O vereador Gláudio Renato de Lima (PT), que previu na quinta-feira, em plenário, a apresentação de ação judicial relativa ao caso Shirogohan, reagiu ontem com ironias à denúncia.
''Não fui pego de surpresa. A sexta-feira já é dia nacional de entrar com ações contra vereadores'', disse. Gláudio negou irregularidades e mirou no Gaeco. ''Não participei de nada, mas o modus operandi dos promotores é colocar fé pública na fala do Bonilha.'' Segundo o petista, não há nada de ilegal na lei que beneficiou a boate, mas, eventualmente, na conduta de determinados vereadores diante do projeto. ''Isso vale para os outros casos. Se não fosse assim, os promotores estariam pedindo a nulidade da lei na Justiça.''
O vereador afastado Luiz Carlos Tamarozzi (PTB) disse que não votou a favor do projeto. ''Teve é muita conversa nessa coisa.'' Sobre a assinatura no parecer da Comissão de Justiça, Tamarozzi disse que foi uma formalidade. ''Assinei apenas como membro, e era um parecer legal deixando a critério do soberano plenário.'' O parecer dispensou consulta a órgãos técnicos ligados ao setor de zoneamento urbano de Londrina.

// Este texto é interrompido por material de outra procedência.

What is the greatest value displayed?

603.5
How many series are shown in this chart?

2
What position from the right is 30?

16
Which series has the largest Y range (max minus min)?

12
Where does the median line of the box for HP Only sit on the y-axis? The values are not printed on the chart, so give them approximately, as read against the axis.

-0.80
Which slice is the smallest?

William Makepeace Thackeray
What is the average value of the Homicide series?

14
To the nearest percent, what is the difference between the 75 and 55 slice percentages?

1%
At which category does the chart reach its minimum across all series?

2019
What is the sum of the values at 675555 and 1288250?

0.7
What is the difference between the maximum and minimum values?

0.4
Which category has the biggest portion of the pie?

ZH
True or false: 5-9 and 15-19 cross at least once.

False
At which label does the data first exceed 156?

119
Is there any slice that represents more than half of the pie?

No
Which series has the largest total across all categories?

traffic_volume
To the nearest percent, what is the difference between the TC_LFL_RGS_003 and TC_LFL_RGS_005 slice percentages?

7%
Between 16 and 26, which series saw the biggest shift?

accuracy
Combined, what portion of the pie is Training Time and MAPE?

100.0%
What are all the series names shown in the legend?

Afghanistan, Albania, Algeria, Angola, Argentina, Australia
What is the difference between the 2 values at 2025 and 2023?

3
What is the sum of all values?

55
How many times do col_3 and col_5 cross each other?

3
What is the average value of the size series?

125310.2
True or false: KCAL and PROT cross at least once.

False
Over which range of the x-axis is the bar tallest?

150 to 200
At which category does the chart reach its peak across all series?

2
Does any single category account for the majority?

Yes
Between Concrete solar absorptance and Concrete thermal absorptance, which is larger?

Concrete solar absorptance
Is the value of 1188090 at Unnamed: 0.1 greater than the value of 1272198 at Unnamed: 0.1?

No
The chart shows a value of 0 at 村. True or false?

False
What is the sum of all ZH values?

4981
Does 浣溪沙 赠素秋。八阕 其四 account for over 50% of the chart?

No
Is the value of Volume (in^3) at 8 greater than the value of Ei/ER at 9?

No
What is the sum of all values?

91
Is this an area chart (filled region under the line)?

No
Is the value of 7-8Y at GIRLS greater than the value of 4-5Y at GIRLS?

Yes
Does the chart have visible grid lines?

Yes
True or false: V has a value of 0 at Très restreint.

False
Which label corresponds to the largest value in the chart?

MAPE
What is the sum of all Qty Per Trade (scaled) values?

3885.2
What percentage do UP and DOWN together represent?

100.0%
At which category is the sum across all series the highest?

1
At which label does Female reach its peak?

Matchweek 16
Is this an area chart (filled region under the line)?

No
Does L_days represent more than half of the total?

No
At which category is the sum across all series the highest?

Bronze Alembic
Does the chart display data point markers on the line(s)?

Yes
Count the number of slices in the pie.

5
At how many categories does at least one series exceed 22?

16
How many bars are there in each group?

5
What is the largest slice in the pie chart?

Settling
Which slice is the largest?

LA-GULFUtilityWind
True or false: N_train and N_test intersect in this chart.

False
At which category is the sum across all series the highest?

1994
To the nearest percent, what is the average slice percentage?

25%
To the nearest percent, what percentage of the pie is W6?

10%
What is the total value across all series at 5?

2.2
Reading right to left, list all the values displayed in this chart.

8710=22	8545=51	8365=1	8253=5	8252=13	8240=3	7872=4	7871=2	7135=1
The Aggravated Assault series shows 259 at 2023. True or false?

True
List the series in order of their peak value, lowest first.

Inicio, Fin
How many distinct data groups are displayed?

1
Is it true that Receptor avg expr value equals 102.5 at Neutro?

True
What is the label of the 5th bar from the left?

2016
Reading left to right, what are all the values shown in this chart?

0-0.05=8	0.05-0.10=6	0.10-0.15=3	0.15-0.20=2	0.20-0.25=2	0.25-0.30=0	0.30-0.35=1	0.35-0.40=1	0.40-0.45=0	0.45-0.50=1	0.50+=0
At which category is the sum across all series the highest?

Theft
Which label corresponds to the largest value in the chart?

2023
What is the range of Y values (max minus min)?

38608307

O vereador afastado Osvaldo Bergamin (sem partido) se limitou a dizer à FOLHA que ''agora, tudo que sai, eu estou no meio''.''Não tem mais o que falar, é só apanhar.''
O vereador afastado Renato Araújo (PP) também lamentou a denúncia com certa resignação. ''Fiquei surpreso, mas fazer o que? Não fui citado pelo empresário nem cometi irregularidade. Agora espero que a Justiça exclua meu nome disso.''
O vereador Renato Lemes (PRB) retornou a ligação da reportagem - e colocou seu advogado, André Arruda, na linha. ''A Justiça concedeu habeas corpus preventivo para ele. O delegado não podia indiciar, nem o promotor denunciar. Se isso se confirmar, poderemos representar contra eles criminalmente'', alegou. Na quinta-feira, o habeas corpus obtido pelo advogado foi considerado inócuo pelo Gaeco porque o indiciamento já havia ocorrido.
O promotor Cláudio Esteves disse que não faria comentários sobre as declarações de Gláudio e do advogado Arruda. ''O Ministério Público não responde a réus nem advogados por meio da imprensa.'' Os demais parlamentares citados na ação não retornaram o contato da FOLHA. (F.C.)